= Problem to work on =
Would you write out the data below exactly, with every line intact?

[Items from a dataset]
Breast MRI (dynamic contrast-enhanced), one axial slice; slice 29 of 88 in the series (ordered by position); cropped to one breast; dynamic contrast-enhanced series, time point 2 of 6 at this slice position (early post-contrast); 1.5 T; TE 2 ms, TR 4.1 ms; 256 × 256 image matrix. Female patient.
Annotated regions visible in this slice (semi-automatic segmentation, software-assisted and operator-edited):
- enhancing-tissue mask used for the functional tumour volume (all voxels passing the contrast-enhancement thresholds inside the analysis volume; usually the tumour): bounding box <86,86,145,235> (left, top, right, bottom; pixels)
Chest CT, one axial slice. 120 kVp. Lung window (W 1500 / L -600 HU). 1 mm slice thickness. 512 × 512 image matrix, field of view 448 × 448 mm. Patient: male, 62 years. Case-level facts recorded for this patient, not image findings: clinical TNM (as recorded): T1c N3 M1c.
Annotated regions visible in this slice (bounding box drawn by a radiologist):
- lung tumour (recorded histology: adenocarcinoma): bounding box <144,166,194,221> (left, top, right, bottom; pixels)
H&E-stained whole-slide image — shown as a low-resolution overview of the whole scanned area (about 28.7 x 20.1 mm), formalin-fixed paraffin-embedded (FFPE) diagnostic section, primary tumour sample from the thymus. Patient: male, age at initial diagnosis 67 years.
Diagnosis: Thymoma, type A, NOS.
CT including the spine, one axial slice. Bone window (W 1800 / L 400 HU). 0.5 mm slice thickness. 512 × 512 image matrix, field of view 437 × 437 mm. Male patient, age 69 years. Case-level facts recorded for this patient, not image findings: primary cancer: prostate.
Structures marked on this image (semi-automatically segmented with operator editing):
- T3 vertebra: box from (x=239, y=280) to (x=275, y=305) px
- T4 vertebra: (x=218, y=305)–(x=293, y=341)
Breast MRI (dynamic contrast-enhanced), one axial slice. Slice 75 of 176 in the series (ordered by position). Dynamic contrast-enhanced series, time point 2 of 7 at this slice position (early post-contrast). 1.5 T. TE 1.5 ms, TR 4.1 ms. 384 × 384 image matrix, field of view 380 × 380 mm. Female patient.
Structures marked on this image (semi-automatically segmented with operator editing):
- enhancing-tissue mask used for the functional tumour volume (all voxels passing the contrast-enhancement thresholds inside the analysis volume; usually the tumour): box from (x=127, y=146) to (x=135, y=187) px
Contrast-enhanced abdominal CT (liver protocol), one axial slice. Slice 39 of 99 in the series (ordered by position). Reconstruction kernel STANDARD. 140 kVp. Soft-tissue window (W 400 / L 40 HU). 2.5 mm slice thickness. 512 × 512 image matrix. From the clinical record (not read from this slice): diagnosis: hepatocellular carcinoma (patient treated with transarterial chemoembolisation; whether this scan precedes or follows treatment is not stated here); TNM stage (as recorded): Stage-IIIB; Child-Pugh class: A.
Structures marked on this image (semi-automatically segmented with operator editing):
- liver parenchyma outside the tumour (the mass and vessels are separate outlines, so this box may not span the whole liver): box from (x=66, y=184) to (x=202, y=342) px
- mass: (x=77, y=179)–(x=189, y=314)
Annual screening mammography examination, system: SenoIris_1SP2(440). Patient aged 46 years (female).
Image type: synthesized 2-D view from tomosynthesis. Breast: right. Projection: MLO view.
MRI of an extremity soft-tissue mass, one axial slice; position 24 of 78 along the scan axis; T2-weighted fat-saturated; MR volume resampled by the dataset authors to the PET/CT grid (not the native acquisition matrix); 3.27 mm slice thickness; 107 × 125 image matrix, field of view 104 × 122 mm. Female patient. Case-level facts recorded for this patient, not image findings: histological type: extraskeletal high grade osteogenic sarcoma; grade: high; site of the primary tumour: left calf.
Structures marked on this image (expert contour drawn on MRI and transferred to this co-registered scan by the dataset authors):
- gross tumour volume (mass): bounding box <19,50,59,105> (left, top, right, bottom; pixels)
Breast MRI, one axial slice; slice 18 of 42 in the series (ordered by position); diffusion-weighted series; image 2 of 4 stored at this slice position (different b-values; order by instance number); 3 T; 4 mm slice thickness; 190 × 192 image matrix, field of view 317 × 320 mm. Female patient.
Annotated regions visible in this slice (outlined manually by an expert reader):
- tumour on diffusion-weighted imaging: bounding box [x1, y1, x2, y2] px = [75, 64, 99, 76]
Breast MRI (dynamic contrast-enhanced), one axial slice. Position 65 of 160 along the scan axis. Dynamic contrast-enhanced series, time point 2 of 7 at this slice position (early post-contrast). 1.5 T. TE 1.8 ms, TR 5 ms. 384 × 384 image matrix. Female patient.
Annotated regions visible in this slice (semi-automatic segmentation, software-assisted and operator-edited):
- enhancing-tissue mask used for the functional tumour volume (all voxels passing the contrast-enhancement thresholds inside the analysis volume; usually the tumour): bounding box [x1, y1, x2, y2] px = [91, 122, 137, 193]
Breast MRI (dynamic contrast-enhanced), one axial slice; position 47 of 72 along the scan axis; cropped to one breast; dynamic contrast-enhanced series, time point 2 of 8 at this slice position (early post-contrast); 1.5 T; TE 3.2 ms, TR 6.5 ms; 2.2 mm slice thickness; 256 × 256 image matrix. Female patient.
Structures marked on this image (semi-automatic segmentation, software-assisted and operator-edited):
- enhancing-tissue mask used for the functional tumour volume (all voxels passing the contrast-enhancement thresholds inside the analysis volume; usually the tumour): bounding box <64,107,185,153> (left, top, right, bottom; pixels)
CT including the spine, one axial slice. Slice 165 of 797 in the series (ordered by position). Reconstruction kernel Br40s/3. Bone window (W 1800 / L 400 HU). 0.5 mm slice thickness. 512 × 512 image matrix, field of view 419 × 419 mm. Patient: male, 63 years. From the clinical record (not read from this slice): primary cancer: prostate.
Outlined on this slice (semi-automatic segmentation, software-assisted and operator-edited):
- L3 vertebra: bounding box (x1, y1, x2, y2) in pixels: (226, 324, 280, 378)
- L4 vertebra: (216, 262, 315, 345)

= Solution for this exercise =
Breast MRI (dynamic contrast-enhanced), one axial slice; slice 29 of 88 in the series (ordered by position); cropped to one breast; dynamic contrast-enhanced series, time point 2 of 6 at this slice position (early post-contrast); 1.5 T; TE 2 ms, TR 4.1 ms; 256 × 256 image matrix. Female patient.
Annotated regions visible in this slice (semi-automatic segmentation, software-assisted and operator-edited):
- enhancing-tissue mask used for the functional tumour volume (all voxels passing the contrast-enhancement thresholds inside the analysis volume; usually the tumour): bounding box <86,86,145,235> (left, top, right, bottom; pixels)
Chest CT, one axial slice. 120 kVp. Lung window (W 1500 / L -600 HU). 1 mm slice thickness. 512 × 512 image matrix, field of view 448 × 448 mm. Patient: male, 62 years. Case-level facts recorded for this patient, not image findings: clinical TNM (as recorded): T1c N3 M1c.
Annotated regions visible in this slice (bounding box drawn by a radiologist):
- lung tumour (recorded histology: adenocarcinoma): bounding box <144,166,194,221> (left, top, right, bottom; pixels)
H&E-stained whole-slide image — shown as a low-resolution overview of the whole scanned area (about 28.7 x 20.1 mm), formalin-fixed paraffin-embedded (FFPE) diagnostic section, primary tumour sample from the thymus. Patient: male, age at initial diagnosis 67 years.
Diagnosis: Thymoma, type A, NOS.
CT including the spine, one axial slice. Bone window (W 1800 / L 400 HU). 0.5 mm slice thickness. 512 × 512 image matrix, field of view 437 × 437 mm. Male patient, age 69 years. Case-level facts recorded for this patient, not image findings: primary cancer: prostate.
Structures marked on this image (semi-automatically segmented with operator editing):
- T3 vertebra: box from (x=239, y=280) to (x=275, y=305) px
- T4 vertebra: (x=218, y=305)–(x=293, y=341)
Breast MRI (dynamic contrast-enhanced), one axial slice. Slice 75 of 176 in the series (ordered by position). Dynamic contrast-enhanced series, time point 2 of 7 at this slice position (early post-contrast). 1.5 T. TE 1.5 ms, TR 4.1 ms. 384 × 384 image matrix, field of view 380 × 380 mm. Female patient.
Structures marked on this image (semi-automatically segmented with operator editing):
- enhancing-tissue mask used for the functional tumour volume (all voxels passing the contrast-enhancement thresholds inside the analysis volume; usually the tumour): box from (x=127, y=146) to (x=135, y=187) px
Contrast-enhanced abdominal CT (liver protocol), one axial slice. Slice 39 of 99 in the series (ordered by position). Reconstruction kernel STANDARD. 140 kVp. Soft-tissue window (W 400 / L 40 HU). 2.5 mm slice thickness. 512 × 512 image matrix. From the clinical record (not read from this slice): diagnosis: hepatocellular carcinoma (patient treated with transarterial chemoembolisation; whether this scan precedes or follows treatment is not stated here); TNM stage (as recorded): Stage-IIIB; Child-Pugh class: A.
Structures marked on this image (semi-automatically segmented with operator editing):
- liver parenchyma outside the tumour (the mass and vessels are separate outlines, so this box may not span the whole liver): box from (x=66, y=184) to (x=202, y=342) px
- mass: (x=77, y=179)–(x=189, y=314)
Annual screening mammography examination, system: SenoIris_1SP2(440). Patient aged 46 years (female).
Image type: synthesized 2-D view from tomosynthesis. Breast: right. Projection: MLO view.
MRI of an extremity soft-tissue mass, one axial slice; position 24 of 78 along the scan axis; T2-weighted fat-saturated; MR volume resampled by the dataset authors to the PET/CT grid (not the native acquisition matrix); 3.27 mm slice thickness; 107 × 125 image matrix, field of view 104 × 122 mm. Female patient. Case-level facts recorded for this patient, not image findings: histological type: extraskeletal high grade osteogenic sarcoma; grade: high; site of the primary tumour: left calf.
Structures marked on this image (expert contour drawn on MRI and transferred to this co-registered scan by the dataset authors):
- gross tumour volume (mass): bounding box <19,50,59,105> (left, top, right, bottom; pixels)
Breast MRI, one axial slice; slice 18 of 42 in the series (ordered by position); diffusion-weighted series; image 2 of 4 stored at this slice position (different b-values; order by instance number); 3 T; 4 mm slice thickness; 190 × 192 image matrix, field of view 317 × 320 mm. Female patient.
Annotated regions visible in this slice (outlined manually by an expert reader):
- tumour on diffusion-weighted imaging: bounding box [x1, y1, x2, y2] px = [75, 64, 99, 76]
Breast MRI (dynamic contrast-enhanced), one axial slice. Position 65 of 160 along the scan axis. Dynamic contrast-enhanced series, time point 2 of 7 at this slice position (early post-contrast). 1.5 T. TE 1.8 ms, TR 5 ms. 384 × 384 image matrix. Female patient.
Annotated regions visible in this slice (semi-automatic segmentation, software-assisted and operator-edited):
- enhancing-tissue mask used for the functional tumour volume (all voxels passing the contrast-enhancement thresholds inside the analysis volume; usually the tumour): bounding box [x1, y1, x2, y2] px = [91, 122, 137, 193]
Breast MRI (dynamic contrast-enhanced), one axial slice; position 47 of 72 along the scan axis; cropped to one breast; dynamic contrast-enhanced series, time point 2 of 8 at this slice position (early post-contrast); 1.5 T; TE 3.2 ms, TR 6.5 ms; 2.2 mm slice thickness; 256 × 256 image matrix. Female patient.
Structures marked on this image (semi-automatic segmentation, software-assisted and operator-edited):
- enhancing-tissue mask used for the functional tumour volume (all voxels passing the contrast-enhancement thresholds inside the analysis volume; usually the tumour): bounding box <64,107,185,153> (left, top, right, bottom; pixels)
CT including the spine, one axial slice. Slice 165 of 797 in the series (ordered by position). Reconstruction kernel Br40s/3. Bone window (W 1800 / L 400 HU). 0.5 mm slice thickness. 512 × 512 image matrix, field of view 419 × 419 mm. Patient: male, 63 years. From the clinical record (not read from this slice): primary cancer: prostate.
Outlined on this slice (semi-automatic segmentation, software-assisted and operator-edited):
- L3 vertebra: bounding box (x1, y1, x2, y2) in pixels: (226, 324, 280, 378)
- L4 vertebra: (216, 262, 315, 345)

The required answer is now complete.